The defendant appealed from the order granting a new trial and contends here that the court erred in granting a new trial on the ground assigned.
As the instruction states the fact that plaintiff sustained injuries to her person in itself and alone did not warrant the jury "in finding in favor of the plaintiff;" but a verdict for plaintiff required that the jury not only find from the evidence that she sustained an injury but also that the defendant was in some way negligent and that such negligence was the proximate cause of the injury. The defendant was not liable as an insurer but only for failure to exercise the proper care in the inspection, maintenance and operation of his bus. Plaintiff did not see fit to offer or request any instructions defining her theory or advising what finding by the jury would warrant a verdict in her favor and so far as the plaintiff was concerned the jury were left without any guidance whatsoever. In the absence of any direction from the court as to the law governing defendant's liability, *954
if any, and how same should be determined or arrived at the jury might have supposed or conceived the theory that defendant was liable as an insurer and that regardless of whether the defendant was in some way negligent and such negligence the proximate cause of the injury the fact alone that plaintiff sustained an injury while a passenger on defendant's bus made defendant liable. Under these circumstances it was not amiss for the court, upon defendant's request, to advise the jury that defendant should not be held liable unless the jury believed, from the evidence, that he was in some manner negligent and that such negligence was the proximate cause of plaintiff's injury. The instruction in question does not touch or infringe upon the right of the jury in arriving at a verdict to weigh the inference of negligence arising from the occurrence and the evidence offered by defendant to explain the accident, but merely tells the jury that they must find and believe from the evidence that defendant's negligence was the proximate cause of plaintiff's injury. It was plaintiff's right in the first instance to submit clear, full and explicit instructions setting forth the matters which the jury might properly consider and the scope, extent and legal effect thereof but she elected not to do so and is not in a position to complain that defendant did not do so for her. Having neglected to offer instructions outlining her right to recover under the res ipsaloquitur doctrine, plaintiff cannot complain that defendant's instructions did not do so.
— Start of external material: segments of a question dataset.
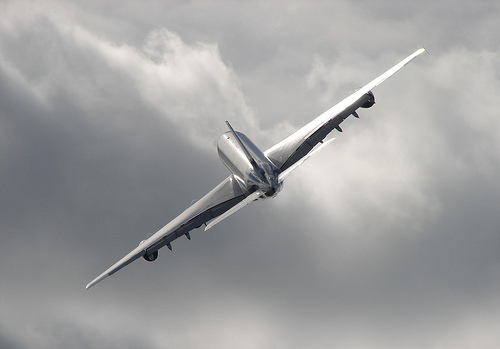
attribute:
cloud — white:
[84, 18, 261, 138]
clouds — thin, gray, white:
[1, 0, 498, 339]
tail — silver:
[248, 162, 283, 193]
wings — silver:
[78, 45, 423, 290]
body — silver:
[215, 128, 281, 200]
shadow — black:
[200, 155, 250, 185]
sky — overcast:
[11, 15, 328, 92]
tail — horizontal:
[225, 121, 268, 182]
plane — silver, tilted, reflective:
[82, 40, 425, 290]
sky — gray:
[0, 0, 498, 347]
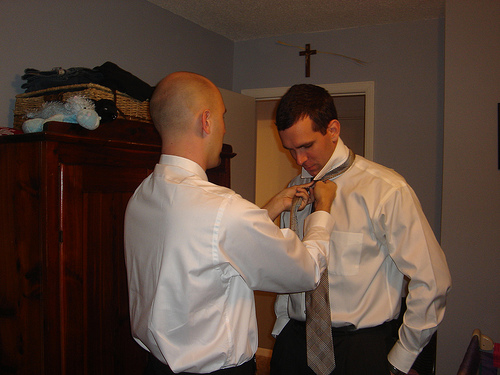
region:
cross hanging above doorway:
[296, 40, 318, 76]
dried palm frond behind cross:
[272, 38, 371, 68]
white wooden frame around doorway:
[236, 81, 377, 168]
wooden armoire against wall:
[0, 118, 233, 373]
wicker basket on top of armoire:
[13, 83, 155, 123]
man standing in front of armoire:
[122, 68, 337, 374]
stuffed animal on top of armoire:
[18, 93, 101, 133]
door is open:
[214, 85, 258, 204]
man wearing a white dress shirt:
[121, 153, 331, 373]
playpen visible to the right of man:
[446, 329, 498, 371]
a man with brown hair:
[247, 98, 429, 350]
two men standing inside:
[142, 44, 497, 337]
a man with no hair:
[137, 73, 295, 193]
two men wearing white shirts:
[144, 88, 441, 352]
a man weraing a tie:
[272, 116, 436, 368]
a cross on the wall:
[282, 37, 339, 72]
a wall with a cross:
[287, 37, 331, 78]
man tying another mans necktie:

The principal argument respondent makes, in her brief, against the instruction is that it denies plaintiff the benefit of "the presumption of negligence arising from the happening of the extraordinary event detailed in evidence" citing and quoting from our decision in Glasco Electric Co. v. Union Electric Light Power Co.,
"With the view we have of this case, we think the trial court erred in giving instruction numbered 4, offered by defendant, as follows: `The court instructs the jury that even though you find and believe from the evidence that plaintiff suffered damage by reason of a fire caused by the emission or escape of electric current, sparks, fire or flame from electrical apparatus owned and exclusively controlled and maintained by defendant, yet those facts alone are not sufficient to warrant you in returning a verdict for plaintiff in this case. Unless you also find and believe from the evidence that defendant was guilty of negligence, and that such negligence was the proximate cause of said fire, your verdict must be in favor of the defendant.'
"The first part of the instruction in keeping with defendant's contention that the res ipsa loquitur doctrine does not apply in this case wholly deprives plaintiff of the benefit thereof. It tells the jury that the showing made by plaintiff, which we have held suffices to make the doctrine applicable as a substitute for specific proof of negligence thereby raising a presumption or inference of negligence on the part of defendant, is `not sufficient to warrant a verdict for plaintiff.' While the plaintiff must show by the greater weight of the evidence that the injury complained of resulted from defendant's negligence (McCloskey v. Koplar,
We do not discover in what way the instruction in the instant case is analogous to the instruction which is the subject of the foregoing ruling. The quotation we have made, supra, which is quoted in respondent's brief, suffices, without comment, to distinguish that *956 instruction from the one here in question. In the Glasco case defendant's instruction submitted or recited the very events or occurrence from which we held the inference of negligence on the part of defendant arose under the res ipsa loquitur doctrine and that plaintiff was damaged thereby. It then told the jury that even if they found those facts such facts alone were not sufficient to warrant a verdict for plaintiff. The instruction in the present case does not intrude upon the operation of the resipsa rule, its application to the facts of the case or the right of the plaintiff to the benefit thereof. The trial court was in error in granting the new trial upon the ground assigned.
[2] As the sole ground specified by the trial court in its order granting a new trial was error in the giving of defendant's Instruction 2, which we have discussed, the effect of the order was to overrule plaintiff's motion as to all other grounds therein assigned. [Manthey v. Kellerman Contracting Co.,
In the situation here respondent assumes the burden by pointing out two other grounds set out in her motion which, though overruled by the trial court, she contends are sufficient to sustain and justify the order granting a new trial; (1) the giving of defendant's Instruction 5 on accident and (2) that the verdict is against the *957
weight of the evidence. [3] The first however cannot be considered for the reason respondent did not object or except to the ruling or action of the court in giving defendant's instructions or either of them. It is said in Manthey v. Kellerman Contracting Co., supra, "In order that the respondent may have in the appellate court the benefit of the errors assigned in his motion (for a new trial) but not specified by the trial court as grounds for sustaining the motion, the record must show that respondent excepted at the time to the rulings, upon which in his motion for a new trial, he predicated those assignments of error." A somewhat similar situation is found in Bradley v. Becker,
[4] As to the second contention, that the verdict is against the weight of the evidence it must be borne in mind that this ground of the motion was overruled by the trial court and that the ruling of the trial court upon the weight of the evidence will not be disturbed upon appeal if there is any substantial evidence to support the trial court's action. "This is so because trial courts may and appellate courts may not pass upon the weight of the evidence." [Hunt v. Gus Gillerman Iron Metal Co.,
For the reasons stated the order of the trial court granting a new trial is reversed and the cause remanded with directions to set aside the order granting a new trial, reinstate the verdict, overrule the motion for a new trial and enter judgment on the verdict. Sturgis, C., concurs in result; Hyde, C., concurs.
Addendum
The foregoing opinion by FERGUSON, C., is adopted as the opinion of the court. All the judges concur.